Tunguzların, “şaman”;
Moğolların ve Boryatların “bo” veya “bugue”; Yakutların “oyun”
(ouioun); Altay Türklerinin “kam”; Samoyetlerin “tadibei”; Finovaların
“tietoejoe” (bakıcı); Kırgızların “baksı/bakşı”, Oğuzların “ozan”
dedikleri ve halk arasında büyük bir yer ve ehemmiyetleri olan bu
temsilciler, toplumun yaşam biçimlerini düşünce ve duygularını,
olaylara bakış açılarını şiirleriyle dile getirmişlerdir.
Aşıklık geleneği Anadolu coğrafyasında bugün de canlı olarak yaşatılmaktadır.
Türler: güzelleme, koçaklama, taşlama, ağıt.
16. yy: Karacaoğlan, Pir Sultan Abdal,
17. yy: Köroğlu, Âşık Ömer, Gevherî, Kayıkçı Kul Mustafa, Ercişli Emrah
19. yy: Dadaloğlu, Dertli, Erzurumlu Emrah, Batburtlu Zihni, Seyrani, Ruhsati...
20. yy: Âşık Veysel, Murat Çobanoğlu, Şeref Taşlıova, Sefil Selimi...
Genel Özellikler
Türk
halk edebiyatı Anadolu’da 13. yy.da Yunus Emre’yle ve 14. yy.da yazıya
geçirilen Dede Korkut Hikâyeleri’yle ilk olgun ürünlerine vermeye
başlamıştır.
Anadolu’da “ozan”ın ve “kopuz”un yerini “âşık” ve “bağlama” almıştır.
Baştan
beri anonim olarak süregelen halk edebiyatı özellikle 15. yy.dan
itibaren hem anonim hem de kişisel ürünlerle gelişmesini sürdürmüştür.
Son dönem Türk halk edebiyatı sadece kişisel ürünlerle kendini
göstermektedir.
Şehirde yaşayan eski halk şairleri divan şiirinden
de etkilenmiş, günümüz halk şairleri ise konu ve tema bakımından şiiri
daha da genişletmişleridir.
Şekil bakımından halk şiirinde
değişiklik görülmez; muhteva ise değişen zamanın ve diğer edebiyat
dallarının tesiriyle çağdaşlaşmıştır. Buna rağmen mazmunlar, sıfatlar,
dertler, sevinçler aynıdır.
Âşık Veysel, Ali İzzet Özkan, Talibî
Coşkun, Erzurumlu yaşar Reyhanî, Şeref Taşlıova, Karslı Murat Çobanoğlu
günümüz halk şiirinin başlıca temsilcileridir.
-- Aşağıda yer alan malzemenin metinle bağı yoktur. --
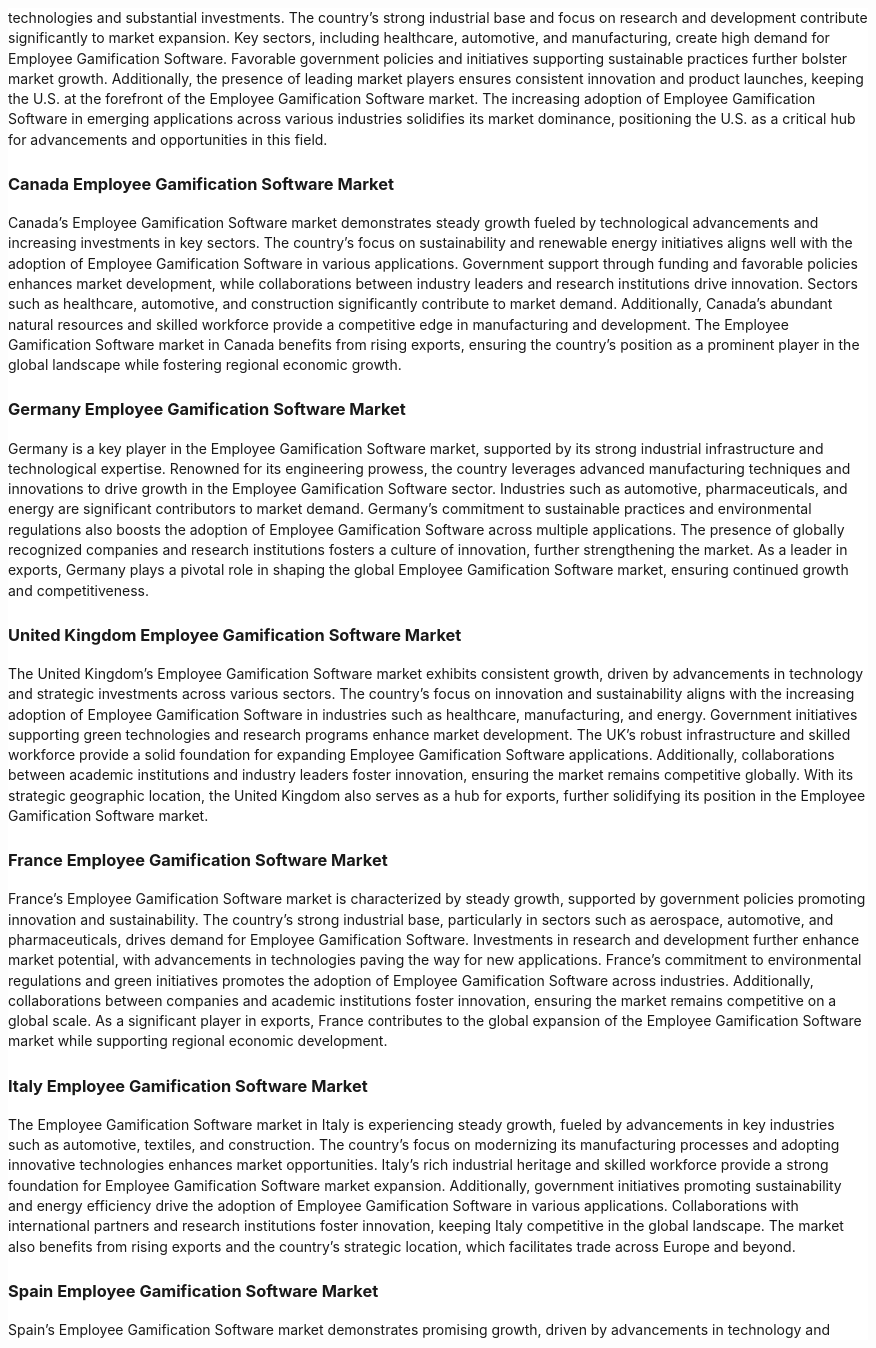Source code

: technologies and substantial investments. The country&rsquo;s strong industrial base and focus on research and development contribute significantly to market expansion. Key sectors, including healthcare, automotive, and manufacturing, create high demand for Employee Gamification Software. Favorable government policies and initiatives supporting sustainable practices further bolster market growth. Additionally, the presence of leading market players ensures consistent innovation and product launches, keeping the U.S. at the forefront of the Employee Gamification Software market. The increasing adoption of Employee Gamification Software in emerging applications across various industries solidifies its market dominance, positioning the U.S. as a critical hub for advancements and opportunities in this field.</p><h3>Canada Employee Gamification Software Market</h3><p>Canada&rsquo;s Employee Gamification Software market demonstrates steady growth fueled by technological advancements and increasing investments in key sectors. The country&rsquo;s focus on sustainability and renewable energy initiatives aligns well with the adoption of Employee Gamification Software in various applications. Government support through funding and favorable policies enhances market development, while collaborations between industry leaders and research institutions drive innovation. Sectors such as healthcare, automotive, and construction significantly contribute to market demand. Additionally, Canada&rsquo;s abundant natural resources and skilled workforce provide a competitive edge in manufacturing and development. The Employee Gamification Software market in Canada benefits from rising exports, ensuring the country&rsquo;s position as a prominent player in the global landscape while fostering regional economic growth.</p><h3>Germany Employee Gamification Software Market</h3><p>Germany is a key player in the Employee Gamification Software market, supported by its strong industrial infrastructure and technological expertise. Renowned for its engineering prowess, the country leverages advanced manufacturing techniques and innovations to drive growth in the Employee Gamification Software sector. Industries such as automotive, pharmaceuticals, and energy are significant contributors to market demand. Germany&rsquo;s commitment to sustainable practices and environmental regulations also boosts the adoption of Employee Gamification Software across multiple applications. The presence of globally recognized companies and research institutions fosters a culture of innovation, further strengthening the market. As a leader in exports, Germany plays a pivotal role in shaping the global Employee Gamification Software market, ensuring continued growth and competitiveness.</p><h3>United Kingdom Employee Gamification Software Market</h3><p>The United Kingdom&rsquo;s Employee Gamification Software market exhibits consistent growth, driven by advancements in technology and strategic investments across various sectors. The country&rsquo;s focus on innovation and sustainability aligns with the increasing adoption of Employee Gamification Software in industries such as healthcare, manufacturing, and energy. Government initiatives supporting green technologies and research programs enhance market development. The UK&rsquo;s robust infrastructure and skilled workforce provide a solid foundation for expanding Employee Gamification Software applications. Additionally, collaborations between academic institutions and industry leaders foster innovation, ensuring the market remains competitive globally. With its strategic geographic location, the United Kingdom also serves as a hub for exports, further solidifying its position in the Employee Gamification Software market.</p><h3>France Employee Gamification Software Market</h3><p>France&rsquo;s Employee Gamification Software market is characterized by steady growth, supported by government policies promoting innovation and sustainability. The country&rsquo;s strong industrial base, particularly in sectors such as aerospace, automotive, and pharmaceuticals, drives demand for Employee Gamification Software. Investments in research and development further enhance market potential, with advancements in technologies paving the way for new applications. France&rsquo;s commitment to environmental regulations and green initiatives promotes the adoption of Employee Gamification Software across industries. Additionally, collaborations between companies and academic institutions foster innovation, ensuring the market remains competitive on a global scale. As a significant player in exports, France contributes to the global expansion of the Employee Gamification Software market while supporting regional economic development.</p><h3>Italy Employee Gamification Software Market</h3><p>The Employee Gamification Software market in Italy is experiencing steady growth, fueled by advancements in key industries such as automotive, textiles, and construction. The country&rsquo;s focus on modernizing its manufacturing processes and adopting innovative technologies enhances market opportunities. Italy&rsquo;s rich industrial heritage and skilled workforce provide a strong foundation for Employee Gamification Software market expansion. Additionally, government initiatives promoting sustainability and energy efficiency drive the adoption of Employee Gamification Software in various applications. Collaborations with international partners and research institutions foster innovation, keeping Italy competitive in the global landscape. The market also benefits from rising exports and the country&rsquo;s strategic location, which facilitates trade across Europe and beyond.</p><h3>Spain Employee Gamification Software Market</h3><p>Spain&rsquo;s Employee Gamification Software market demonstrates promising growth, driven by advancements in technology and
Dinî-Tasavvufî Türk Edebiyatı
İslâmiyet’in
kökleşip yayılmasında büyük etkisi olan tasavvuf, zamanla edebî
eserlerde de işlenmiş, din ve tasavvuf, edebiyat aracılığıyla yayılmaya
çalışılmıştır.
Tasavvuf, fizik ötesi gerçekleri, insanı, insanlığı
ve evreni kapsayan bir düşünce düzeni, bir din felsefesidir. Kalbi
dünya alâkalarından ayırarak, Allah sevgisiyle doldurmayı amaçlayan
tasavvuf, bir düşünüş ve inanç sistemidir. İçinde yaşadığımız âlemin
esrarı nedir? Niçin yaşıyoruz? Niçin geldik bu dünyaya? Biz neyiz?
Yaşamanın anlamı, var olmanın aslı, gerçek başlangıç ve son nelerdir?
İşte tasavvuf bu sorulara cevap vermeye çalışır.
Tasavvufa göre
her şeyin kaynağı Tanrı’dır. Evrenin varlığı Tanrı’nın güzelliğinin
yansımasıdır. Tanrı tek güzelliktir ve tek varlıktır. İnsanlar da
Tanrı’nın birer parçasıdır. İnsan yaratılmakla, dünyaya gönderilmekle
aslında gurbete gönderilmiştir. Herkes ona kavuşmak için çalışmalıdır.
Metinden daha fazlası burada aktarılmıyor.